| WHAT IS BEING ASKED |
Look through the entries below. Report each line that has the word "weeksWeekend" in it.

++++++++

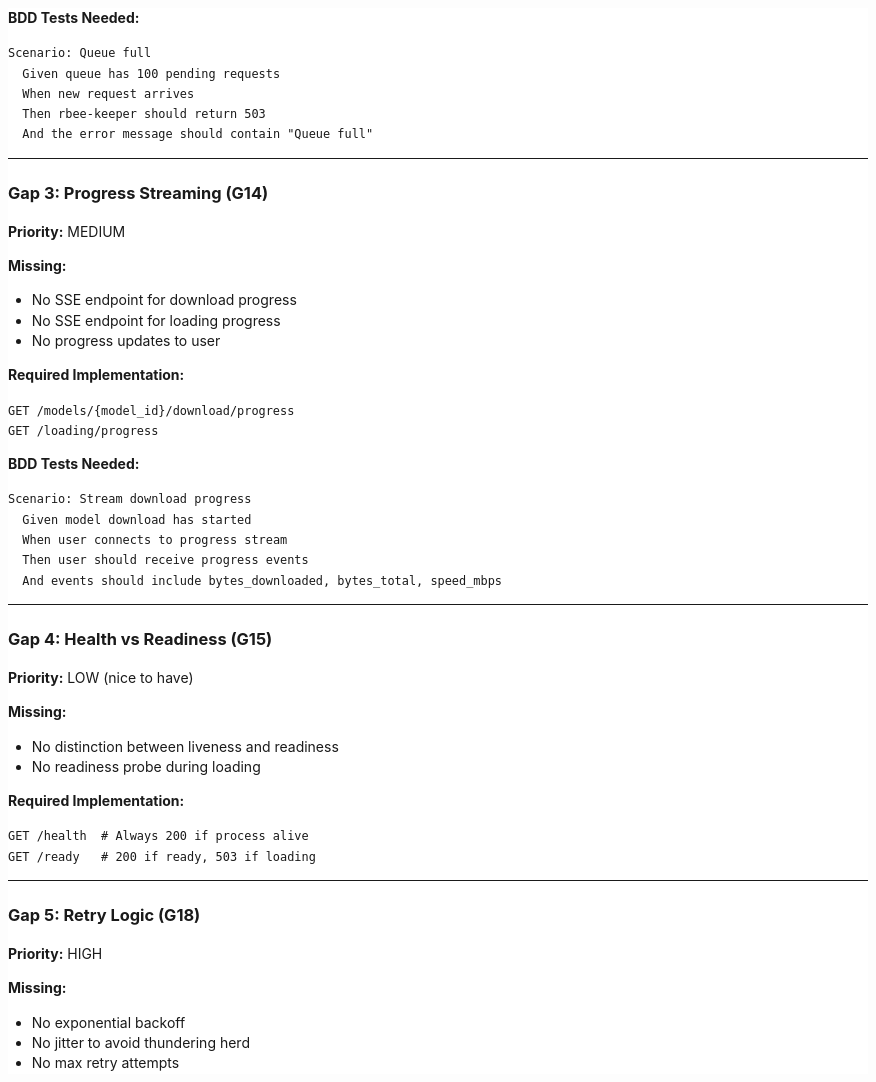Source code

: **BDD Tests Needed:**
```gherkin
Scenario: Queue full
  Given queue has 100 pending requests
  When new request arrives
  Then rbee-keeper should return 503
  And the error message should contain "Queue full"
```

---

### Gap 3: Progress Streaming (G14)
**Priority:** MEDIUM

**Missing:**
- No SSE endpoint for download progress
- No SSE endpoint for loading progress
- No progress updates to user

**Required Implementation:**
```
GET /models/{model_id}/download/progress
GET /loading/progress
```

**BDD Tests Needed:**
```gherkin
Scenario: Stream download progress
  Given model download has started
  When user connects to progress stream
  Then user should receive progress events
  And events should include bytes_downloaded, bytes_total, speed_mbps
```

---

### Gap 4: Health vs Readiness (G15)
**Priority:** LOW (nice to have)

**Missing:**
- No distinction between liveness and readiness
- No readiness probe during loading

**Required Implementation:**
```
GET /health  # Always 200 if process alive
GET /ready   # 200 if ready, 503 if loading
```

---

### Gap 5: Retry Logic (G18)
**Priority:** HIGH

**Missing:**
- No exponential backoff
- No jitter to avoid thundering herd
- No max retry attempts

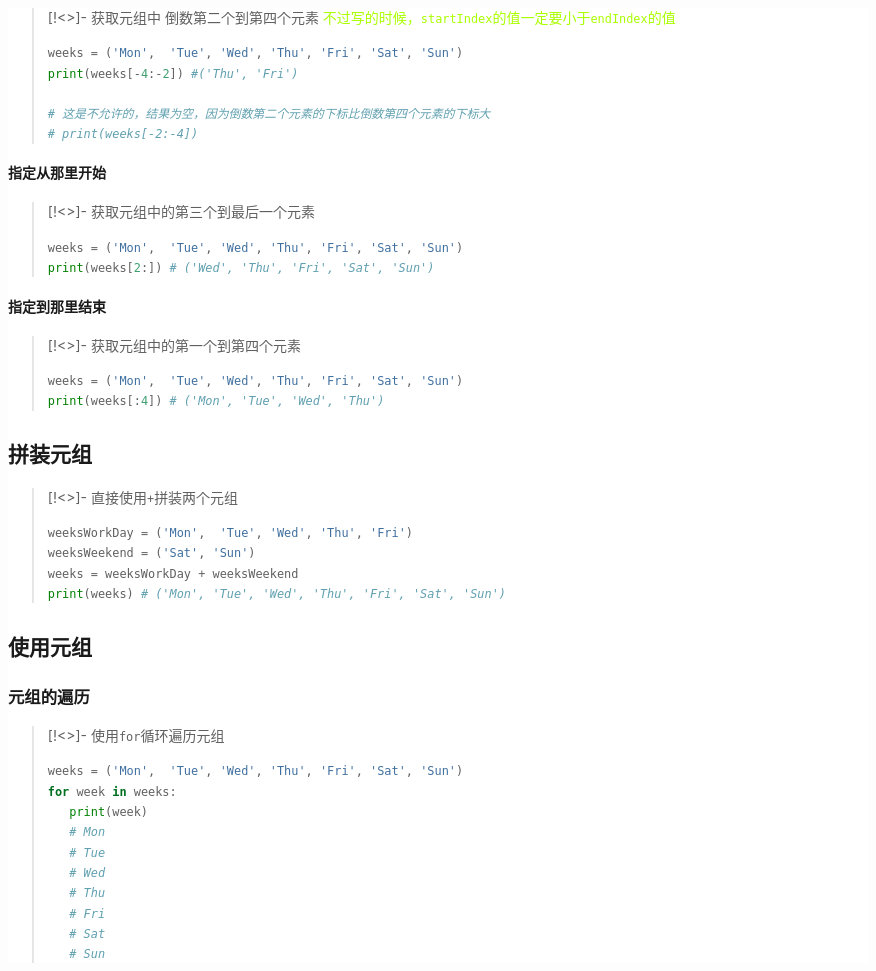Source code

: > [!<>]- 获取元组中 倒数第二个到第四个元素
> <font color="#AAFF00">不过写的时候，`startIndex`的值一定要小于`endIndex`的值</font>
> ```python
> weeks = ('Mon',  'Tue', 'Wed', 'Thu', 'Fri', 'Sat', 'Sun')
> print(weeks[-4:-2]) #('Thu', 'Fri') 
> 
> # 这是不允许的，结果为空，因为倒数第二个元素的下标比倒数第四个元素的下标大 
> # print(weeks[-2:-4]) 
> ```


#### 指定从那里开始
> [!<>]- 获取元组中的第三个到最后一个元素
> ```python
> weeks = ('Mon',  'Tue', 'Wed', 'Thu', 'Fri', 'Sat', 'Sun')
> print(weeks[2:]) # ('Wed', 'Thu', 'Fri', 'Sat', 'Sun')
> ```

#### 指定到那里结束
> [!<>]- 获取元组中的第一个到第四个元素
> ```python
> weeks = ('Mon',  'Tue', 'Wed', 'Thu', 'Fri', 'Sat', 'Sun')
> print(weeks[:4]) # ('Mon', 'Tue', 'Wed', 'Thu')
> ```


## 拼装元组
> [!<>]- 直接使用`+`拼装两个元组
> ```python
> weeksWorkDay = ('Mon',  'Tue', 'Wed', 'Thu', 'Fri')
> weeksWeekend = ('Sat', 'Sun')
> weeks = weeksWorkDay + weeksWeekend
> print(weeks) # ('Mon', 'Tue', 'Wed', 'Thu', 'Fri', 'Sat', 'Sun')
> ```
> 



## 使用元组
### 元组的遍历
> [!<>]- 使用`for`循环遍历元组
> ```python
> weeks = ('Mon',  'Tue', 'Wed', 'Thu', 'Fri', 'Sat', 'Sun')
> for week in weeks:
>    print(week)
>    # Mon
>    # Tue
>    # Wed
>    # Thu
>    # Fri
>    # Sat
>    # Sun
> ```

++++++++

| OUTPUT FOR THIS EXERCISE |
> weeksWeekend = ('Sat', 'Sun')
> weeks = weeksWorkDay + weeksWeekend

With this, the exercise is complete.